The Lesson: One lesson to take away is that humanity needs to retain its broader connection to life and emotion to distinguish itself from soulless machines.
3) The Trial by Franz Kafka
The Trial is the story of Josef K., who is summoned to a trial, but never given a room number or a time, just an address and a day. And is never told the charges leveled against him, just that they are very bad. In fact, everything about the proceeding is secret. Briefs that may never be read about charges that no one knows are very important the process. Everyone K. meets after the trial starts is somehow connected to the court, and they all have opinions about his position and what he should do.

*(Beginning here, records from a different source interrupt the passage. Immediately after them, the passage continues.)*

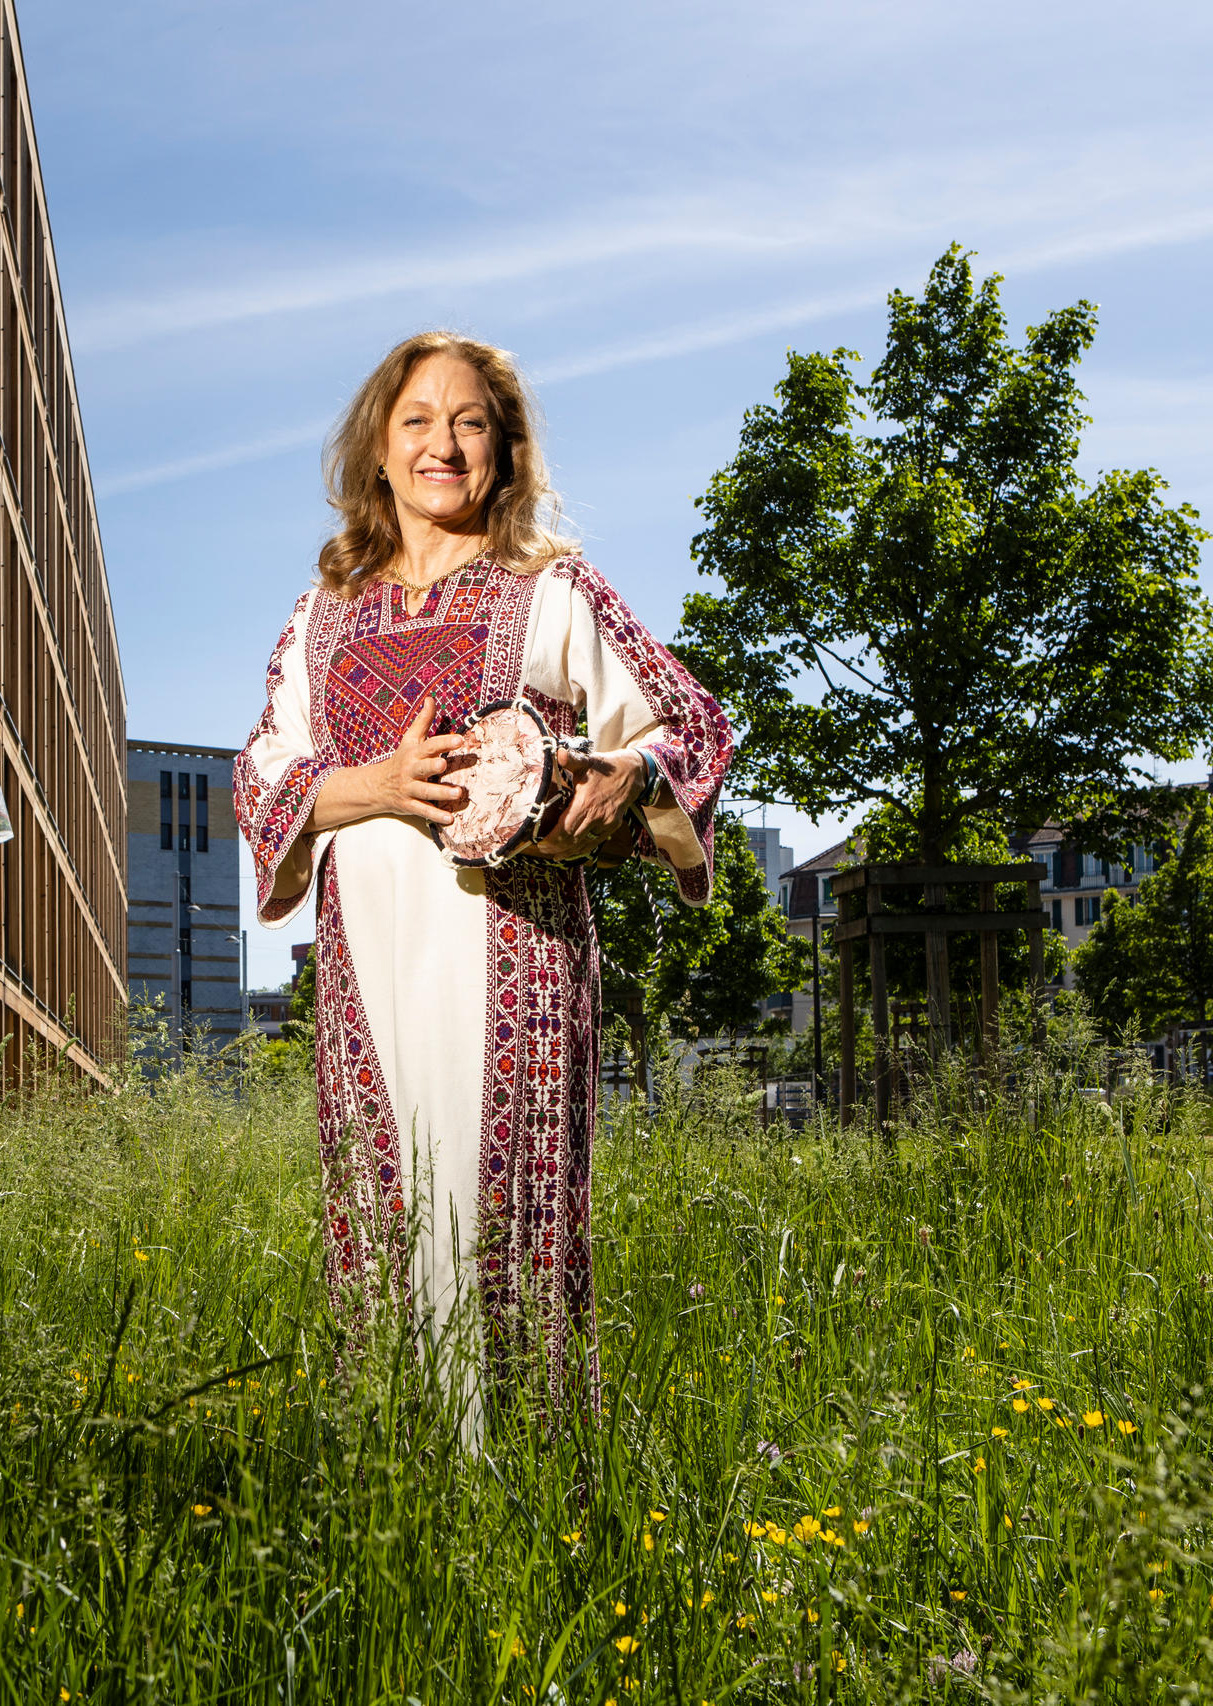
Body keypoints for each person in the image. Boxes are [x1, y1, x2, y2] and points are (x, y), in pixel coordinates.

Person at [232, 331, 731, 1434]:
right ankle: (397, 1479)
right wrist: (379, 782)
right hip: (365, 950)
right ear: (377, 448)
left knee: (503, 1209)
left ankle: (526, 1477)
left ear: (504, 454)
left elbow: (688, 725)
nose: (441, 444)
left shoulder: (553, 589)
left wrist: (620, 775)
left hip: (515, 946)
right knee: (385, 1201)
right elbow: (262, 773)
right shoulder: (321, 613)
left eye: (469, 423)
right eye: (417, 420)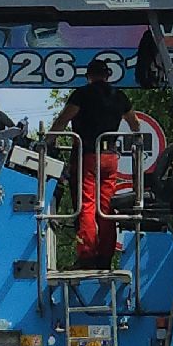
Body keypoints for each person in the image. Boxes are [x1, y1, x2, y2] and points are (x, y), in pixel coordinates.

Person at [50, 54, 137, 268]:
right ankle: (105, 257)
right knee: (106, 208)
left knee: (87, 205)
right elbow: (134, 124)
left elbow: (64, 119)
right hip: (110, 157)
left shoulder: (82, 94)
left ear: (89, 76)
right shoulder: (120, 96)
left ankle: (87, 256)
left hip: (88, 156)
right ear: (107, 75)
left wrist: (48, 141)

The Lesson: None of it matters. In the end, the system feeds itself, and the individuals who compose it do not actually make a difference.
2) Brazil
In this classic Terry Gilliam film, Sam Lowry (Jonathan Pryce) is a functionary inside a horrible crushing dystopia, where a police state is combined with terrible incompetence. Sam's only freedom comes inside his dreams, where he's soaring around with wings and armor inside a heroic fantasy. Until he meets a woman who looks like his dream lover, and decides to risk everything to save her. And it ends up really badly for him, with him once again escaping into a dreamworld, to escape from hideous torture.
The Lesson: Fantasizing can help you stay sane in a bleak world, but it's not true freedom - and ultimately, only facing reality will help you escape for real.
1) 1984 by George Orwell
Orwell's dystopian masterpiece offers a lot of warnings about our complicity in our own oppression - the most distressing part of the book is not the fact that Winston is tortured or that he gives up, but that he honestly comes to love Big Brother. But perhaps more useful is the parts where people parrot that "We have always been at war with Eastasia." These are people whose own memories change with what they're told.
The Lesson: Always remember that you're an unreliable narrator.